Macropsalliota holospilota

Scientific classification
- Kingdom: Fungi
- Division: Basidiomycota
- Class: Agaricomycetes
- Order: Agaricales
- Family: Agaricaceae
- Genus: Macropsalliota
- Species: M. holospilota
- Binomial name: Macropsalliota holospilota (Berk & Broome) Kun L. Yang, Jia Y. Lin & Zhu L. Yang, in Yang, Lin, Li, Li & Yang (2024)
- Synonyms: Agaricus holospilotus Berk & Broome (1871) Lepiota holospilota Sacc (1887) Mastocephalus holospilotus Kuntze (1891) Leucocoprinus holospilotus D.A. Reid (1990) Leucoagaricus holospilotus Bon (1993)

= Macropsalliota holospilota =

- Authority: (Berk & Broome) Kun L. Yang, Jia Y. Lin & Zhu L. Yang, in Yang, Lin, Li, Li & Yang (2024)
- Synonyms: Agaricus holospilotus Berk & Broome (1871), Lepiota holospilota Sacc (1887), Mastocephalus holospilotus Kuntze (1891), Leucocoprinus holospilotus D.A. Reid (1990), Leucoagaricus holospilotus Bon (1993)

Species of fungus

Macropsalliota holospilota is a species of mushroom producing fungus in the family Agaricaceae.

== Taxonomy ==
It was first described in 1871 by the British mycologists Miles Joseph Berkeley & Christopher Edmund Broome who classified it as Agaricus holospilotus.

It 1887 it was classified as Lepiota holospilota by the Italian botanist and mycologist Pier Andrea Saccardo' and then as Mastocephalus holospilotus in 1891 by the German botanist Otto Kunze.

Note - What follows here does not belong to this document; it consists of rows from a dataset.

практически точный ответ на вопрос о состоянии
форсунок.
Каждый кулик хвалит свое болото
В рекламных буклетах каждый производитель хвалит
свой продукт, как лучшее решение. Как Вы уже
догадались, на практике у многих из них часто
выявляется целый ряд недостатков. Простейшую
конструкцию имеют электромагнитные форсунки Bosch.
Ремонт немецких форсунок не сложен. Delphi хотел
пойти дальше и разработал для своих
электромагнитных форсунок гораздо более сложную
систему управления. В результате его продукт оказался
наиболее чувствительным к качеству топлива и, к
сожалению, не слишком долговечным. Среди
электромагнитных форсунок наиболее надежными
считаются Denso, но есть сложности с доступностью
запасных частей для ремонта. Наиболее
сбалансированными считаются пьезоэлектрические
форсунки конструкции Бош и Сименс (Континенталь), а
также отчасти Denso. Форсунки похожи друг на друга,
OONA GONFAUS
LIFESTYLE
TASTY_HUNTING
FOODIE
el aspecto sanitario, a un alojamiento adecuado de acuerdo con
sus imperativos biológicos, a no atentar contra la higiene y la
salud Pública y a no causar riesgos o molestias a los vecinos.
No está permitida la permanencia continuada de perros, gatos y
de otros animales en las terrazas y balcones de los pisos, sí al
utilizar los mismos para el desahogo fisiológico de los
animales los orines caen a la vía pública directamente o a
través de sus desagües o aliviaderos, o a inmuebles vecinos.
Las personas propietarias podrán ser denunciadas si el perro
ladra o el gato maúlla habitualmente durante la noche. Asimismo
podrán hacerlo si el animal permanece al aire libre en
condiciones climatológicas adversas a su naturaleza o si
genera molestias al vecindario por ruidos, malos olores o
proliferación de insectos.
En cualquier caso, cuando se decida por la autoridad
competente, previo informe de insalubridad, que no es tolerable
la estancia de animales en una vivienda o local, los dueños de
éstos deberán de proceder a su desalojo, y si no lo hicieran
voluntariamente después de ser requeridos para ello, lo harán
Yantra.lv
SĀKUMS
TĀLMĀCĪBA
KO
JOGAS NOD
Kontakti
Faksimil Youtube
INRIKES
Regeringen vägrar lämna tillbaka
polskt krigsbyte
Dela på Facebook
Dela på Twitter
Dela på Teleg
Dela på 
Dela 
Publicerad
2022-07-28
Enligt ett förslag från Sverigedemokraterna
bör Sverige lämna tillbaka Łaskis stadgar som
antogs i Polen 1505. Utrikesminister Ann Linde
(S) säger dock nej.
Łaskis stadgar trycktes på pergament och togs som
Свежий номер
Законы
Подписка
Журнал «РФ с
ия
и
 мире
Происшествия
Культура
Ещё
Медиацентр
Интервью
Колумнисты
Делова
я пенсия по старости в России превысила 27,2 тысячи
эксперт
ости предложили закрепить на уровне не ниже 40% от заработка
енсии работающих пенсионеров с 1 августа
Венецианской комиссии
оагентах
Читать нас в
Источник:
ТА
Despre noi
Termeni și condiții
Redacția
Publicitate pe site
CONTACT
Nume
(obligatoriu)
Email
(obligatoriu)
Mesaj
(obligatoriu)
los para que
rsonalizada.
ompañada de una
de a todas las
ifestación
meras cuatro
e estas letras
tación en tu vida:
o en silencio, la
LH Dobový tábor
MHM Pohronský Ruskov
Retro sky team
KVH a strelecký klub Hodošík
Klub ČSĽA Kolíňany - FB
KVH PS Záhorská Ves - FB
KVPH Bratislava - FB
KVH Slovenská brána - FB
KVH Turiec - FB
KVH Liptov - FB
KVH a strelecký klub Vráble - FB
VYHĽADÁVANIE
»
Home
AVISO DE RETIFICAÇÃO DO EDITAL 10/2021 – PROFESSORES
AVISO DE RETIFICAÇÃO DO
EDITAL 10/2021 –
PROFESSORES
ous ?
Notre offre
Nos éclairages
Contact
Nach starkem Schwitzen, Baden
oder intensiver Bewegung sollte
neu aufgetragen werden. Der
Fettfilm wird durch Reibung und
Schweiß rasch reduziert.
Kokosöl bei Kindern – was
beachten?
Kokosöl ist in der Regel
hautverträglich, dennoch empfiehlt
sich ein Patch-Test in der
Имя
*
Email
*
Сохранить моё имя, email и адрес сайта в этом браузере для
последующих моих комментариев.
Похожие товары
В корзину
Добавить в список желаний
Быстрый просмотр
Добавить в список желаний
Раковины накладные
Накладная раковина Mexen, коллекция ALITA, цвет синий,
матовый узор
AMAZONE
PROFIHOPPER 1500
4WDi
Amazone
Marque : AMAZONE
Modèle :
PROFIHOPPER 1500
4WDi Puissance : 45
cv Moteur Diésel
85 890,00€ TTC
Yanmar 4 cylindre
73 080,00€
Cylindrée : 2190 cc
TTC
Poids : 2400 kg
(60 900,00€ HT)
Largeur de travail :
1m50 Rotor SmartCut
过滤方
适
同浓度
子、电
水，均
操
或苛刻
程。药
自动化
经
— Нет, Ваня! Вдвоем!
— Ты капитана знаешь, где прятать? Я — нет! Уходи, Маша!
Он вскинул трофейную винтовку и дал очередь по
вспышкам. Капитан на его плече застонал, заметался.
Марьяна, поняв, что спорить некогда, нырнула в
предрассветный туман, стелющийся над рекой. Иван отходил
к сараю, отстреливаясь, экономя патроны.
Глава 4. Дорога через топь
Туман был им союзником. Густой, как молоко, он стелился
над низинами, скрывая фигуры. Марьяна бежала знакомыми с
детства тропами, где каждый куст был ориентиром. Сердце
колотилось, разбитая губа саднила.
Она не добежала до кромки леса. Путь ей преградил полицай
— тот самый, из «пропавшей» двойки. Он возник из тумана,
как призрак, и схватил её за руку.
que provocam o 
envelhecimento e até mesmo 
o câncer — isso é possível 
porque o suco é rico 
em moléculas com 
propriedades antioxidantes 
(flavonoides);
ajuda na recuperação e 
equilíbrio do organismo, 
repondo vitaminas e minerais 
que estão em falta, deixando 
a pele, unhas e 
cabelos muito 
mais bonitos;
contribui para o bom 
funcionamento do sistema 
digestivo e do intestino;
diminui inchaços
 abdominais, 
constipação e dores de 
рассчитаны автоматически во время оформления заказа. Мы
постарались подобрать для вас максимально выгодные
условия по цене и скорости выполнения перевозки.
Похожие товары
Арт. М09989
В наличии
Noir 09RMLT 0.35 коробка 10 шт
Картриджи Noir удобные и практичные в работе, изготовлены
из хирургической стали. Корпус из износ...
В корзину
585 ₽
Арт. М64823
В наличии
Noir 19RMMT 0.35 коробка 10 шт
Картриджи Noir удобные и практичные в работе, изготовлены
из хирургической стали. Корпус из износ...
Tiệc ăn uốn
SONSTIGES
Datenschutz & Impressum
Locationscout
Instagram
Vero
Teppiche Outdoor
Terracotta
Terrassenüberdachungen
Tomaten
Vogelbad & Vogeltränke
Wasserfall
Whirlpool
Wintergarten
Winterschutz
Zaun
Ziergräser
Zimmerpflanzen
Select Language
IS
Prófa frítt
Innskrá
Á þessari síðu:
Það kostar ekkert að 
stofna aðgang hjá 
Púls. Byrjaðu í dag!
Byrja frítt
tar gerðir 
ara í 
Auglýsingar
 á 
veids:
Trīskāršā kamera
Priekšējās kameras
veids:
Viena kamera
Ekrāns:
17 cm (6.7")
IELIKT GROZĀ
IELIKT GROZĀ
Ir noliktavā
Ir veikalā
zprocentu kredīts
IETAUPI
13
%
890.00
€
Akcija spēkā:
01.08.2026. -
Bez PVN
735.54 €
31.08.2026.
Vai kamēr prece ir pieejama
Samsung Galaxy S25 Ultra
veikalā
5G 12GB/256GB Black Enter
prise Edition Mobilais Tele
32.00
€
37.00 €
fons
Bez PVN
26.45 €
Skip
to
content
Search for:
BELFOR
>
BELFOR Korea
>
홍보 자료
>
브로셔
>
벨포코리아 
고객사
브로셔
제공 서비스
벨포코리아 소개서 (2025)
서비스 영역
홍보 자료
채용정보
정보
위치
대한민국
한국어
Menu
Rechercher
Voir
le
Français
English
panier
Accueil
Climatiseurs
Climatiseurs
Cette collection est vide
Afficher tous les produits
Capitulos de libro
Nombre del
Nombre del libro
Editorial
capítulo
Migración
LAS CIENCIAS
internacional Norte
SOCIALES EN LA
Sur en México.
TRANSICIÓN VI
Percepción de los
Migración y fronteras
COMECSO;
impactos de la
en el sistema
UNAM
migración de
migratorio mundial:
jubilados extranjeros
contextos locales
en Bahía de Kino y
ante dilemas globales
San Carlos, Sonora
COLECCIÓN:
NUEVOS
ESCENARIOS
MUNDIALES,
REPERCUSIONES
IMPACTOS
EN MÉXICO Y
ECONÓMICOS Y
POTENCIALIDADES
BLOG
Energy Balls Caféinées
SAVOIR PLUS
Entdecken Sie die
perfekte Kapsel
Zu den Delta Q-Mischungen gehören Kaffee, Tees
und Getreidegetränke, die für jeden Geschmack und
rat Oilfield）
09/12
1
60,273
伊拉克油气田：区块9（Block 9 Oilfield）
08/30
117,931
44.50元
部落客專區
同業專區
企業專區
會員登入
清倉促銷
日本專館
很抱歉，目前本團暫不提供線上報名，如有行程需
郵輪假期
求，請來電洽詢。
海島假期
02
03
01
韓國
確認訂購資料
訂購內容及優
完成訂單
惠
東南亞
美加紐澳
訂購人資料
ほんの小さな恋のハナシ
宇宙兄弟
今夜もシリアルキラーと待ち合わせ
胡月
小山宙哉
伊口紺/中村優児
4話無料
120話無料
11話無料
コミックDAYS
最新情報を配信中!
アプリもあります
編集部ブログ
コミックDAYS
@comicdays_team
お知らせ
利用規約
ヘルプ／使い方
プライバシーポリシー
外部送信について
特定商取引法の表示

In 1990 it was classified as Leucocoprinus holospilotus by the British mycologist Derek Reid and whilst the French mycologist Marcel Bon classified it as Leucoagaricus holospilotus in 1993 it is the Leucocoprinus placement which is currently accepted in Species Fungorum and Mycobank, though this may be erroneous. This taxonomic history is very similar to other species in the Leucocoprinus and Leucoagaricus genera due to the similarities between some of these species making them hard to place.

In 2024 the species was reclassified as Macropsalliota holospilota by the Chinese mycologists Kun L. Yang, Jia Y. Lin & Zhu L. Yang as part of the newly created Macropsalliota genus.

== Description ==
Macropsalliota holospilota is a small dapperling mushroom with white or pale yellow flesh.

Cap: 3–5 cm wide. Starts bulbous before expanding to campanulate or flat with a slightly raised centre and striations at the cap edges. The flesh is thicker and firmer than similar species and up to 4mm at the centre of cap. The cap surface is white and silky with dark red tones which deepen when dry. It is covered in brownish-purple scales (squamules) which are sparsely scattered at the cap edges and more densely packed together at the centre disc. Gills: Free, crowded, pale yellow in colour and may bruise orange. Stem: 5–11 cm tall and 3–10mm thick sometimes with a slightly wider base. The interior of the stem is white or pale yellow and hollow whilst the exterior is pale brown with fine brownish-purple squamules similar to those of the cap. These occur both above and below the persistent, descending stem ring which is located in the middle of the stem (median). It is white but also exhibits brownish-purple squamules at the edges. Spores: Ovoid to ellipsoid. Dextrinoid. 7–8.5 x 4.5–5.7 μm.

== Habitat and distribution ==
M. holospilota is scarcely recorded, little known and may be confused with numerous Leucocoprinus or Leucoagaricus species.

Its full distribution is unclear however the specimens studied in 1887 by Saccardo were from the Ceylon region of India and found growing on the ground.' It has also been found in the Kerala region of India in 2003.